Третьим государственным секретарем, который присутствовал на сборище по поводу женитьбы, был Каллист. Он занимал пост министра по приему прошений, отвечающего за взаимоотношения Рима с городами и поселениями во всей империи, а отвечать за связи было менее ответственным, чем за письма, которые руководители различных частей империи обязаны были посылать императору. И этот министр имел второй департамент, который контролировал назначения и продвижение по служебной лестнице большого числа чиновников. Каллист, преемник Полибия, которому льстил Сенека, находясь в ссылке, оказался общительным человеком, и он тоже был очень богат. Сенека заметил, что однажды видел человека, который был владельцем Каллйста, когда тот был рабом, но этот бывший владелец стоял и ждал у дверей своего бывшего раба. «Я видел, как хозяин стоял у порога Каллиста, и, когда другие входили, он, когда-то повесивший на Каллиста объявление, выводивший его на продажу среди негодных рабов, не был допущен. Раб, выброшенный в первую десятку, на которой глашатай пробует голос, отблагодарил хозяина сполна, отказав ему и не сочтя его достойным войти в дом. Хозяин продал Каллиста; но Каллист хозяина продал куда больше» (Сенека. Нравственные письма к Луцилию, XLVII, 9) [14]. Но Каллист не хотел, чтобы Агриппина стала женой Клавдия, потому что у него имелась собственная кандидатура, а поскольку его кандидатура уступала Агриппине, маловероятно, что он выжил при правлении нового императора. Его преемником при правлении Нерона стал Дорифор, с которым Нерон спал и которого одаривал огромными поместьями и фермами; однажды он даже подарил ему десять миллионов сестерциев, чтобы досадить своей матери. В министерстве одним из отвечавших за связь и просьбы из греческих общин был Стертиний Ксенофонт родом с острова Кос, лекарь, который предположительно отравил то самое перо, что вставил в горло Клавдию.

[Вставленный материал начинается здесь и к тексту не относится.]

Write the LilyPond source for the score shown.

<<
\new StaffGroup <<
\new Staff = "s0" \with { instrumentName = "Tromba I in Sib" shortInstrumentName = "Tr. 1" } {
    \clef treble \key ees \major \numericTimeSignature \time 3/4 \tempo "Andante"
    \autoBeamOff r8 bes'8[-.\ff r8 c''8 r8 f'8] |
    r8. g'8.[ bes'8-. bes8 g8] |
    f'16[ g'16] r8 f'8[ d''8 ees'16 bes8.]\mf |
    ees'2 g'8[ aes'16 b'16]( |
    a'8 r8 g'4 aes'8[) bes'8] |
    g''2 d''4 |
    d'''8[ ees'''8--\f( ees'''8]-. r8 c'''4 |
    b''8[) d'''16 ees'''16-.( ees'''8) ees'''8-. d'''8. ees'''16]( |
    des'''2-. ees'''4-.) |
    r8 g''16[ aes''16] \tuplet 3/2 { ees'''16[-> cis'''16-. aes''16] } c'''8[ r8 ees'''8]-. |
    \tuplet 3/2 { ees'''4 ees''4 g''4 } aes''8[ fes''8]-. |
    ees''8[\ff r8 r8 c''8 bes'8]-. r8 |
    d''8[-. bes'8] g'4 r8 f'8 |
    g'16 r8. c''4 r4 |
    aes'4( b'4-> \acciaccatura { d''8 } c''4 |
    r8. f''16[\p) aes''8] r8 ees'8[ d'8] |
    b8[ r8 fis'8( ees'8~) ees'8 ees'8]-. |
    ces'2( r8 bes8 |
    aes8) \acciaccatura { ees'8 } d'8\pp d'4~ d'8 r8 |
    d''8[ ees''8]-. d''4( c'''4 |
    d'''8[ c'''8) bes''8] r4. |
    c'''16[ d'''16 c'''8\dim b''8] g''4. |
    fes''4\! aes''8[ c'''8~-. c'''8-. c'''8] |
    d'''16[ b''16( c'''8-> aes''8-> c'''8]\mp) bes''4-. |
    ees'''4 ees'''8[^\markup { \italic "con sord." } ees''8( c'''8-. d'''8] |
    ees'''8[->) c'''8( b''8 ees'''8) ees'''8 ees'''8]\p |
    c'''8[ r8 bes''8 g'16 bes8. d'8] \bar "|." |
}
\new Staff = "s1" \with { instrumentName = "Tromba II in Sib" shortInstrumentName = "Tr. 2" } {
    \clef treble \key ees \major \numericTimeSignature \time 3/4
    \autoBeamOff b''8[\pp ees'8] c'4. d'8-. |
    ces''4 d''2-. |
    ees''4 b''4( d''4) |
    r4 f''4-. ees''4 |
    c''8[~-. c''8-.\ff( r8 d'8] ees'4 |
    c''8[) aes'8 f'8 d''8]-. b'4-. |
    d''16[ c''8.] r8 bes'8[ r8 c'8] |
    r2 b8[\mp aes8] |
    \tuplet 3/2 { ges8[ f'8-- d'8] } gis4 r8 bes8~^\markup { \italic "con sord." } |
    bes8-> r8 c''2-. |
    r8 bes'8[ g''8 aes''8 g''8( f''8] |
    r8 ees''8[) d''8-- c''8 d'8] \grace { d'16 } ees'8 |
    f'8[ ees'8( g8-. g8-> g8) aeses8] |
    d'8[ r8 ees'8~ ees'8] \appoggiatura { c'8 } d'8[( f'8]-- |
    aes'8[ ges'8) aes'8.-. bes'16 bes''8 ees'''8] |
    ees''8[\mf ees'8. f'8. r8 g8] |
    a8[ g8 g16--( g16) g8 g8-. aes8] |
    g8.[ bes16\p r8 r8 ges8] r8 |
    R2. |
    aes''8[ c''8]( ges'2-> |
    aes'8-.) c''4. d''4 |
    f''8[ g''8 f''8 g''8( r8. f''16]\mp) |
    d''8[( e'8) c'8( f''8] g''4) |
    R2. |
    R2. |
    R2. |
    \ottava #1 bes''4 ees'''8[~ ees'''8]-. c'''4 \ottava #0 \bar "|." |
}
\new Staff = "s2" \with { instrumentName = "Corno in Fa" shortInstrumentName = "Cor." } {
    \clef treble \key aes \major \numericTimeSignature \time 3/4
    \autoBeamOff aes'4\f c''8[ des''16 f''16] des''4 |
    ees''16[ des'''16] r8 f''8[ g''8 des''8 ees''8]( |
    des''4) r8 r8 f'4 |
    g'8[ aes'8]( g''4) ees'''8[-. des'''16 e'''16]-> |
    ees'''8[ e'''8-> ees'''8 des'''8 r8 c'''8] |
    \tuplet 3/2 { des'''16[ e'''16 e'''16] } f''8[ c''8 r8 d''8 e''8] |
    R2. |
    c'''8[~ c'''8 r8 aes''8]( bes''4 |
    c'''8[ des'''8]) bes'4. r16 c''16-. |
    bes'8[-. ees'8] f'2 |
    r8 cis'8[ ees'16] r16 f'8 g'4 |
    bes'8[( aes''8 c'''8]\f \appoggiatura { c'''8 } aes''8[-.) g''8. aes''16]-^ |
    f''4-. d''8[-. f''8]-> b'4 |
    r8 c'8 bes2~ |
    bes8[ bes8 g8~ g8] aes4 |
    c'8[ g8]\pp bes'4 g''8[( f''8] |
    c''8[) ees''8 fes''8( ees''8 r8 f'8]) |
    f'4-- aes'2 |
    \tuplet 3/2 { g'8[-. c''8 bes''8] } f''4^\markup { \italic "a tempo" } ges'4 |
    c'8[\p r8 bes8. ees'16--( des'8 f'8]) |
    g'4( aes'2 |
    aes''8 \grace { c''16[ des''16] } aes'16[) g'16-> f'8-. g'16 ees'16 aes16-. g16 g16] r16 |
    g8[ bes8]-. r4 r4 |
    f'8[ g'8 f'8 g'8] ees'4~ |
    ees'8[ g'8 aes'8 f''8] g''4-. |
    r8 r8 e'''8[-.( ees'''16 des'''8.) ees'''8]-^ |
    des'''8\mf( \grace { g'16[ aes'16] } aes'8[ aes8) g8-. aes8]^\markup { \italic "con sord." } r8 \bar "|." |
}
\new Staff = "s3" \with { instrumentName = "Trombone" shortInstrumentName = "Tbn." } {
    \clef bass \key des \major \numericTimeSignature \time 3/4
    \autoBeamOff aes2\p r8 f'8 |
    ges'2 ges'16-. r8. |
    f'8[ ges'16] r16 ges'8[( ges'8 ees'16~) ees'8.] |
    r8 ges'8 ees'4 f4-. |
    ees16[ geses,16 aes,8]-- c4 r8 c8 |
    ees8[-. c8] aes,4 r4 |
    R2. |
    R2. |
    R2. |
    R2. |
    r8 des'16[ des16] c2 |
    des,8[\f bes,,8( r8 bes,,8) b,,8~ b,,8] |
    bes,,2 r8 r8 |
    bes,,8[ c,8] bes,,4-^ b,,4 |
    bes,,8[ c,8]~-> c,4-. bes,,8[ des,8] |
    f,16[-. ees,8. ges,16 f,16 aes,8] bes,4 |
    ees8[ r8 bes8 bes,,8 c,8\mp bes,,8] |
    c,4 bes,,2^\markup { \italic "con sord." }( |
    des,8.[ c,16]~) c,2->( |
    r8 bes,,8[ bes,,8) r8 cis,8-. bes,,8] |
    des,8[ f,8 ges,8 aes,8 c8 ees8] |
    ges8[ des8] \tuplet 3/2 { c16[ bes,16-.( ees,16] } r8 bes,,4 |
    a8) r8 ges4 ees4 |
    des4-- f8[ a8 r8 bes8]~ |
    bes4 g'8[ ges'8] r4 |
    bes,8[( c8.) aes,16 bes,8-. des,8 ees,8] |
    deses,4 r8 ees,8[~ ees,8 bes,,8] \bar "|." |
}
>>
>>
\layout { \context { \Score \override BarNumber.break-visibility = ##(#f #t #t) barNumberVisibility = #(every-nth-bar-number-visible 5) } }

Были и другие важные государственные чиновники. Один, например, готовил все документы для судебных разбирательств, в которых участвовал император; не исключено, что он иногда совмещал эти обязанности с чиновниками из департамента прошений. Были еще чиновники, чьи функции нам неясны. Обязанности всех время от времени довольно сильно менялись, в зависимости от личного влияния того, кто находился на том или ином посту в данный момент. Конечно, когда историкам случалось упоминать имена этих людей, они. похоже, вовсе никогда не проводили параллели с их обычными обязанностями в департаменте, как правило, исключительно в связи с пикантными политическими событиями и интригами, что фактически занимало лишь малую долю их времени. Одним из важных чиновников Нерона, чьих обязанностей мы не знаем, был некий Клавдий из Смирны, который женился на красивой и богатой женщине, выросшей из рабыни до знатной патрицианки, и уступал лишь сенатору по положению в обществе, он пережил своего хозяина на четверть столетия, оставив огромное наследство и заслужив посвящение элегии от двух самых знаменитых поэтов того времени – Статия и Марциала. Нерон сознавал безмерную зависть, вызываемую этими могущественными императорскими вольноотпущенниками, и, очевидно, принимал меры, чтобы не давать им слишком много власти. Но единственный способ избежать этого (поскольку члены Сената не делали или не могли выполнять таких обязанностей) состоял в том, чтобы весь день напролет трудиться самому, к чему император вовсе не был готов. Поэтому греческие чиновники вскоре вновь заявили о себе, хотя более закулисно, чем при Клавдии. Два года спустя после восшествия на престол Нерона Сенат предпринял злобную контратаку против чрезмерного влияния вольноотпущенников; по крайней мере, некоторые сенаторы замышляли нанести им оскорбление. Но император, перед лицом расхождений во мнениях, разрешил этот вопрос здравомысляще и уклончиво.